### WHAT YOU WILL DO
Go to the line in the entries below that holds "Tiểu Long Nữ nhìn" and repeat exactly from there through the line that holds "Tiểu Long Nữ thấy", inclusive.
──────────────────────────────
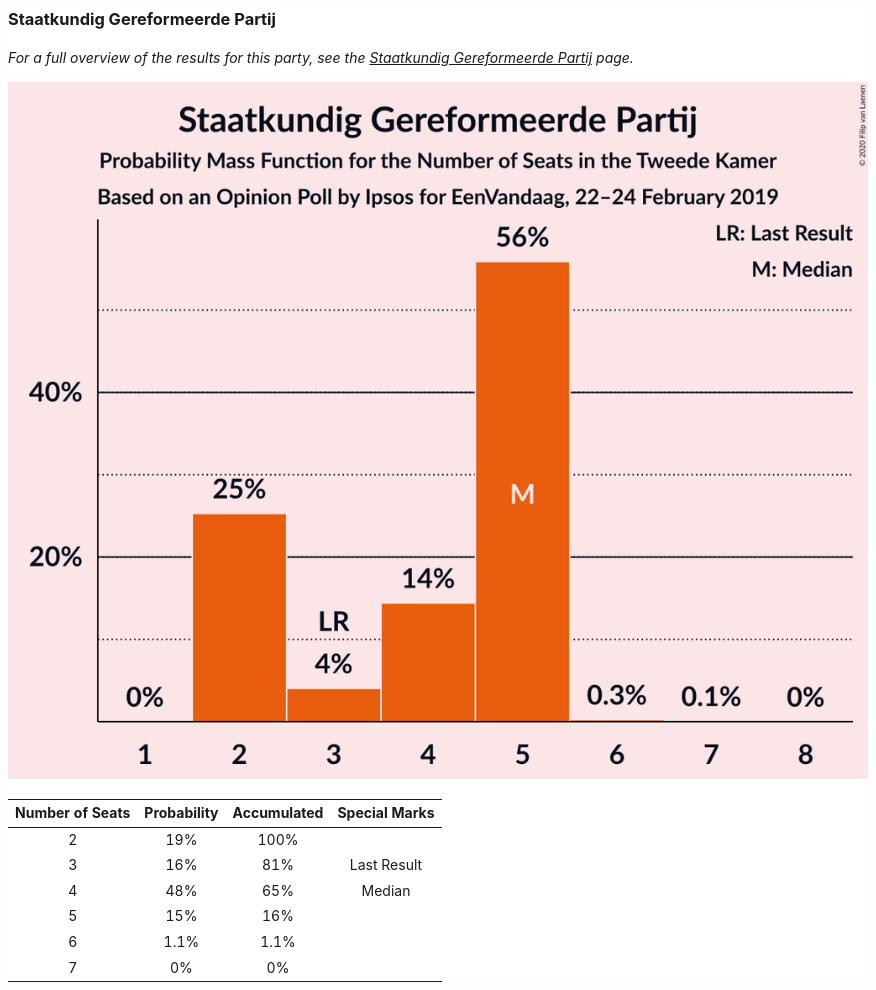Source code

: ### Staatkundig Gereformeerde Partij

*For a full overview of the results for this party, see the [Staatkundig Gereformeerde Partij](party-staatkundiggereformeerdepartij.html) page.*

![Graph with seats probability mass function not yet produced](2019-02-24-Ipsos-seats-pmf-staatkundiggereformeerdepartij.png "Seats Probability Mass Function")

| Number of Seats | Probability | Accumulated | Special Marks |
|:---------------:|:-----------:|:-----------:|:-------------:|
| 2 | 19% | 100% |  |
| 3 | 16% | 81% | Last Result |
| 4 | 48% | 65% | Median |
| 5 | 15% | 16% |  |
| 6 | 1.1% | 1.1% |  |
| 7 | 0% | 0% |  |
──────────────────────────────
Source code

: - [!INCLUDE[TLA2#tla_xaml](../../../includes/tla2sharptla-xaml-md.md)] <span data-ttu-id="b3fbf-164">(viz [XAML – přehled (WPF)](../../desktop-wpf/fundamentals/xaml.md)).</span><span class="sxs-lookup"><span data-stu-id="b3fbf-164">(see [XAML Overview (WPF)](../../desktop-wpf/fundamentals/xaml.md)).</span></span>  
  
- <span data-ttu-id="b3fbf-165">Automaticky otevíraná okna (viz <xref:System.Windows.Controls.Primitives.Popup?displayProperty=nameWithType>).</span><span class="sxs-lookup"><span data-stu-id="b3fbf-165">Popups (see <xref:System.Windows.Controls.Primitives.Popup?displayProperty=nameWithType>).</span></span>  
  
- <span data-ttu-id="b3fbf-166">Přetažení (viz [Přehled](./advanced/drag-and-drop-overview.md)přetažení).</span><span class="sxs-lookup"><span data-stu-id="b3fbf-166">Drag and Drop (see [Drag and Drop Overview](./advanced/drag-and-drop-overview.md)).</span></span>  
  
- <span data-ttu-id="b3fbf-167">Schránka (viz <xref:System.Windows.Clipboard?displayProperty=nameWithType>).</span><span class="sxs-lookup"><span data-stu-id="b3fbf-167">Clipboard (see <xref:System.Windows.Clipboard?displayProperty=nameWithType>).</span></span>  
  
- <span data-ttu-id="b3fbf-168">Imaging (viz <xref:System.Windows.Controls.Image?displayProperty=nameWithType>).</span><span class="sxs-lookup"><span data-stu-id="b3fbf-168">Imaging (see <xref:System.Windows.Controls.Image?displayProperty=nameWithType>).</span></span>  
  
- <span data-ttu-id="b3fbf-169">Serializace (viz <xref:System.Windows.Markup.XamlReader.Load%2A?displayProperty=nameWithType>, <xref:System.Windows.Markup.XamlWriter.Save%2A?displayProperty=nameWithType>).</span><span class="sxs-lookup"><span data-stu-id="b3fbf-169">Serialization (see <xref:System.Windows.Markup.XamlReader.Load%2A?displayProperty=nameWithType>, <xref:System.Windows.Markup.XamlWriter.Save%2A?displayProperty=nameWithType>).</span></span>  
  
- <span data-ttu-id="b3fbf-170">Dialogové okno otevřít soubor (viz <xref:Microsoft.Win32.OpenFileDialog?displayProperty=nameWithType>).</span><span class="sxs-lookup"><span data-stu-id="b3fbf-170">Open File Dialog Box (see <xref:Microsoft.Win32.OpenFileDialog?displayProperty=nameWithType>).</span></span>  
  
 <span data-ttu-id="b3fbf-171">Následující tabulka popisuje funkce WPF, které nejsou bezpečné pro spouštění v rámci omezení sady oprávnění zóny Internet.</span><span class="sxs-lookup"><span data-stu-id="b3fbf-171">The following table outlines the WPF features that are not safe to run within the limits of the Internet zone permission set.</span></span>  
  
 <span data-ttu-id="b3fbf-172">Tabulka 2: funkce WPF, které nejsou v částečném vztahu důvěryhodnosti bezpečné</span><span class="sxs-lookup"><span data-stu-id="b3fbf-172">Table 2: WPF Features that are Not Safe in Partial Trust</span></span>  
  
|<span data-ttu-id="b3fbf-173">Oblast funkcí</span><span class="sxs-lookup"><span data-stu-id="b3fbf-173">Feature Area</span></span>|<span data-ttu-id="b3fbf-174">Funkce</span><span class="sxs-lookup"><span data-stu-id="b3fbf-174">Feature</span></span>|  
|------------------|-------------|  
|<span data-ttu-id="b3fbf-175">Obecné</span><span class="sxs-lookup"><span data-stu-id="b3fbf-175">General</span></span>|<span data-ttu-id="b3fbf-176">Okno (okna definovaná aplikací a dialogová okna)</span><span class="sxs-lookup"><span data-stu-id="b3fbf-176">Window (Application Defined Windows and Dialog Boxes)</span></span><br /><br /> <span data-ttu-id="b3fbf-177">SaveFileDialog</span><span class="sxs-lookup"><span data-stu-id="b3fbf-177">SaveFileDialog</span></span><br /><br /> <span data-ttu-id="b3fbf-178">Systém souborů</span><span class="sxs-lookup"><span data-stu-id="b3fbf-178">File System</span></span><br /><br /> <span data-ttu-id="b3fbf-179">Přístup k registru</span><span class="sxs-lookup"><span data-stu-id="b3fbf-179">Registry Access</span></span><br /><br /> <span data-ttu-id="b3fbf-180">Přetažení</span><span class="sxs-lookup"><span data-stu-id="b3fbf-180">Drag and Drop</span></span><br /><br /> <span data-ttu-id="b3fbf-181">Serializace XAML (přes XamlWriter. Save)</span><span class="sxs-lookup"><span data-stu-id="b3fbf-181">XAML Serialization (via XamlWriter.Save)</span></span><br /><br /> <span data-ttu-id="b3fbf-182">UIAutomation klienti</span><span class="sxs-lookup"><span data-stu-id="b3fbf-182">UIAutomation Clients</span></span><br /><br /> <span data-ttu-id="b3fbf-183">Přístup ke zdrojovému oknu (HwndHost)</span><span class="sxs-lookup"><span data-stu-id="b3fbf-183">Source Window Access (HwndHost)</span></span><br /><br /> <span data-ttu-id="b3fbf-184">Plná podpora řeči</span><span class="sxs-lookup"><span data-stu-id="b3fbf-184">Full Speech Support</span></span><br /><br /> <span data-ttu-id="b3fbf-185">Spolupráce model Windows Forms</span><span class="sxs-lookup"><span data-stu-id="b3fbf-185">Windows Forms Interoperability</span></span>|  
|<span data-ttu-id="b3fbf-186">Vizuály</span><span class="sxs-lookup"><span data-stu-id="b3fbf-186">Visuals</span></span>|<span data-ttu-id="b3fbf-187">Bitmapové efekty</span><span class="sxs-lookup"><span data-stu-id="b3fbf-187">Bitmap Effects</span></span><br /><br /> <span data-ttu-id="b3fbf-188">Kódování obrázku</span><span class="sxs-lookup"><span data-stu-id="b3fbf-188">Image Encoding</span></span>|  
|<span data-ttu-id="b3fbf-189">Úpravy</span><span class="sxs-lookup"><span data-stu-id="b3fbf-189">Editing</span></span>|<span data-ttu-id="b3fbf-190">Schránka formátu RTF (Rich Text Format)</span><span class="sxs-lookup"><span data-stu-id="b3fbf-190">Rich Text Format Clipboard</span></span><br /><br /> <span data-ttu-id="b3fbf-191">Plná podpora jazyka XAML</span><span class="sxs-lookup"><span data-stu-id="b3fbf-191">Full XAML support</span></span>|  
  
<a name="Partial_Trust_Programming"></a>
──────────────────────────────
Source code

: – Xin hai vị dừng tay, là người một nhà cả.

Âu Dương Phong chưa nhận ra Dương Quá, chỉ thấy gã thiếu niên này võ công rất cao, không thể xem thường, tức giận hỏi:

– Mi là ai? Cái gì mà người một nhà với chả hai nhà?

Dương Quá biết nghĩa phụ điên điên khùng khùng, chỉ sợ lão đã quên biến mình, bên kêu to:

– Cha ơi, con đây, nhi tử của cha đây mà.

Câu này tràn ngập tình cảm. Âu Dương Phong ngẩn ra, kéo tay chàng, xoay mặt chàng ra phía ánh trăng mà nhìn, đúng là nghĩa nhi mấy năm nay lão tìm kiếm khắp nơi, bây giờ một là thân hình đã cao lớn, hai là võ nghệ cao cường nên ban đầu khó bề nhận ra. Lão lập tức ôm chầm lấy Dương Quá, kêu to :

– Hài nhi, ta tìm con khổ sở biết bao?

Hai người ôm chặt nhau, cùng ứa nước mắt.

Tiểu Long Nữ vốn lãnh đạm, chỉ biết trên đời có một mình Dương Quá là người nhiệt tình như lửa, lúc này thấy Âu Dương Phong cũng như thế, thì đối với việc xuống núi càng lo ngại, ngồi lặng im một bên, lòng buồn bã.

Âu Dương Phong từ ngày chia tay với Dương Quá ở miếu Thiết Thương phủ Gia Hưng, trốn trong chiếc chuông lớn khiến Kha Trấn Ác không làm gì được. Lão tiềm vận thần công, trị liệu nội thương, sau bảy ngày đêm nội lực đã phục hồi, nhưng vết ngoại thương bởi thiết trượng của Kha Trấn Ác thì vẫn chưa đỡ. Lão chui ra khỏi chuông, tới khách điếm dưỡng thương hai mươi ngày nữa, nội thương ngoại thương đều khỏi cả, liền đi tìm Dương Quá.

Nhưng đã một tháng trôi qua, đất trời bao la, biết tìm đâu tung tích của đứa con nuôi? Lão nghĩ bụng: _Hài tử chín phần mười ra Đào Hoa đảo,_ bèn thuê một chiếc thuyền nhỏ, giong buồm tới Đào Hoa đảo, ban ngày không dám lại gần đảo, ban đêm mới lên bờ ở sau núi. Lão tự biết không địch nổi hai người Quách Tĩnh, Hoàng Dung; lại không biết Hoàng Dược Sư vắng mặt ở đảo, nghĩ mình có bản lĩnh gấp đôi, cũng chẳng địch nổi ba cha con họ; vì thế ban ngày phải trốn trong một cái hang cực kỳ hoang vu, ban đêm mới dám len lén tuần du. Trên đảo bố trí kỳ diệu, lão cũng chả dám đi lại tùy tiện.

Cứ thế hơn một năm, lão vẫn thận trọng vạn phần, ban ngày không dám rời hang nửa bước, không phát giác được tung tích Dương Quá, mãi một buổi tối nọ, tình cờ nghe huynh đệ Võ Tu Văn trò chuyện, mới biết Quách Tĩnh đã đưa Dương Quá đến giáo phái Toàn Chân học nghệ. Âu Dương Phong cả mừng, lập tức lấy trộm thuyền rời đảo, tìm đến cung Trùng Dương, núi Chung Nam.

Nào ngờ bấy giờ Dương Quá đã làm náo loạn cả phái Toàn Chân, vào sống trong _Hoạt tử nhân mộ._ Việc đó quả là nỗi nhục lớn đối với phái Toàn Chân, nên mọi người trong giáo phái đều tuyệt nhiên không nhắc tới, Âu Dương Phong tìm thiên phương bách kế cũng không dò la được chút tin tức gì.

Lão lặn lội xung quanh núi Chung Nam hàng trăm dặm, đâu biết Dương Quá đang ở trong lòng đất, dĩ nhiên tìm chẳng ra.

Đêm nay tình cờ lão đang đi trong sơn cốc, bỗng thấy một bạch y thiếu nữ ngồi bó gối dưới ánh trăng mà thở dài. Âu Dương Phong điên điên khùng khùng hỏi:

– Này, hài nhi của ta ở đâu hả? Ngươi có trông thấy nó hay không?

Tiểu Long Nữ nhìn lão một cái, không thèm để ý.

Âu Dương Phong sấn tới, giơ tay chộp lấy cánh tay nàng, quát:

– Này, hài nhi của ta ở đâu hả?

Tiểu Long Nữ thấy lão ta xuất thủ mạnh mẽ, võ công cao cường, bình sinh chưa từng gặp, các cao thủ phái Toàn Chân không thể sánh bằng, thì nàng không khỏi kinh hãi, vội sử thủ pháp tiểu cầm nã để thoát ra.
──────────────────────────────
### RESULT OF THE TASK
Tiểu Long Nữ nhìn lão một cái, không thèm để ý.

Âu Dương Phong sấn tới, giơ tay chộp lấy cánh tay nàng, quát:

– Này, hài nhi của ta ở đâu hả?

Tiểu Long Nữ thấy lão ta xuất thủ mạnh mẽ, võ công cao cường, bình sinh chưa từng gặp, các cao thủ phái Toàn Chân không thể sánh bằng, thì nàng không khỏi kinh hãi, vội sử thủ pháp tiểu cầm nã để thoát ra.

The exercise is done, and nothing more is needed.